■ **Extracted data**
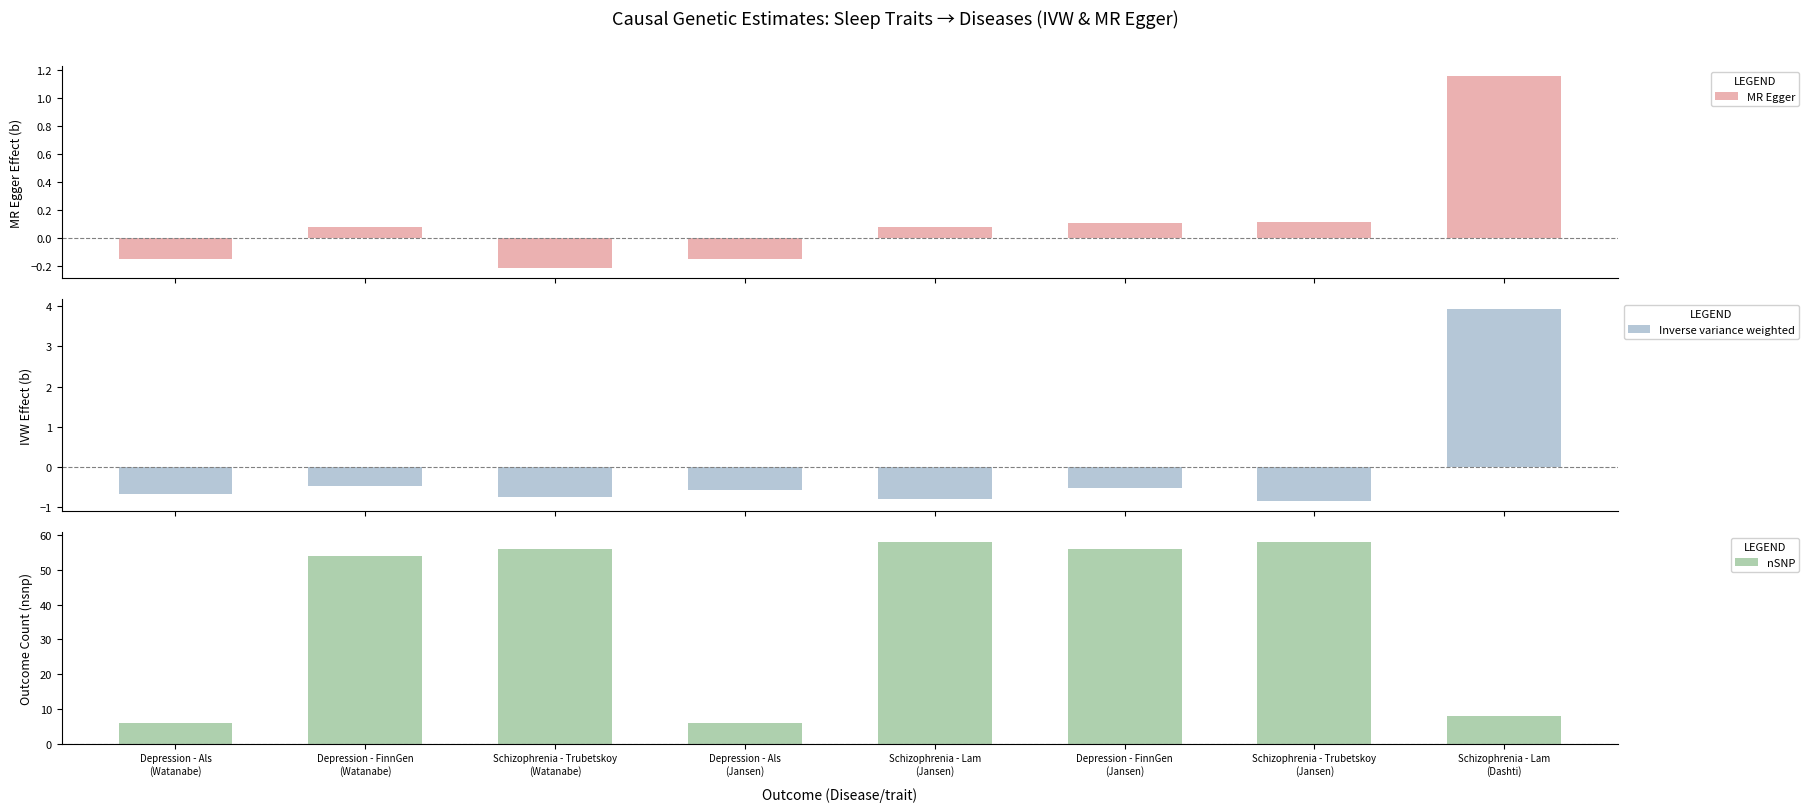

At which category is the sum across all series the highest?

Schizophrenia - Lam
(Jansen)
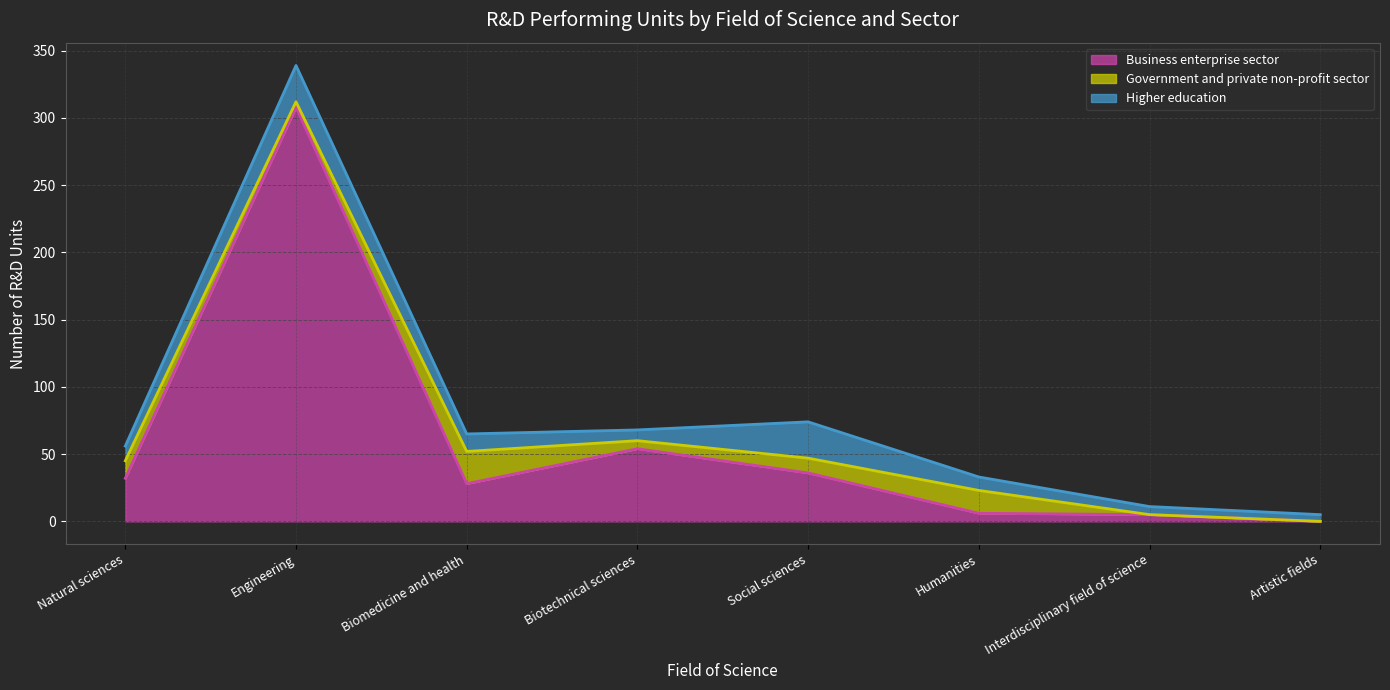

What is the label of the 2nd point from the left?

Engineering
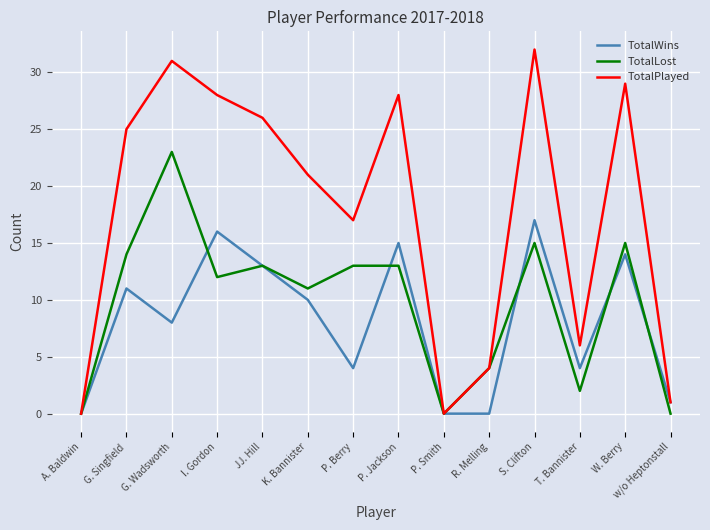

What position from the right is P. Jackson?

7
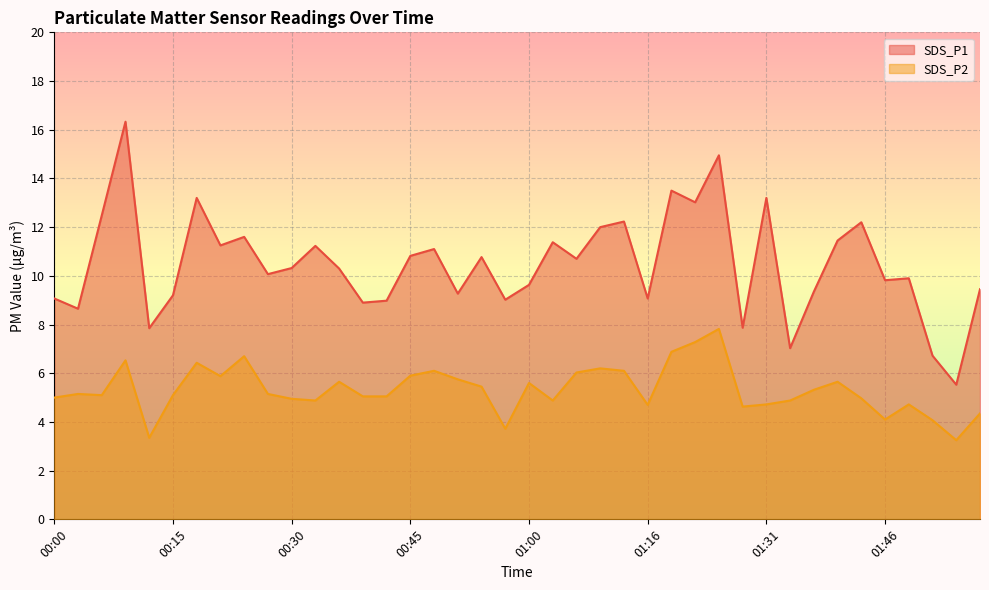

Rank the series by their average value, from highest to lowest.

SDS_P1, SDS_P2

■ **Task description**
Copy the listing above word for word, starting with the line that contains "Schizophrenia - Lam" and going on through the end of the listing. Leave the pictures out of your copy.

■ **Task result**
Schizophrenia - Lam
(Jansen)

What is the label of the 2nd point from the left?

Engineering

What position from the right is P. Jackson?

7

Rank the series by their average value, from highest to lowest.

SDS_P1, SDS_P2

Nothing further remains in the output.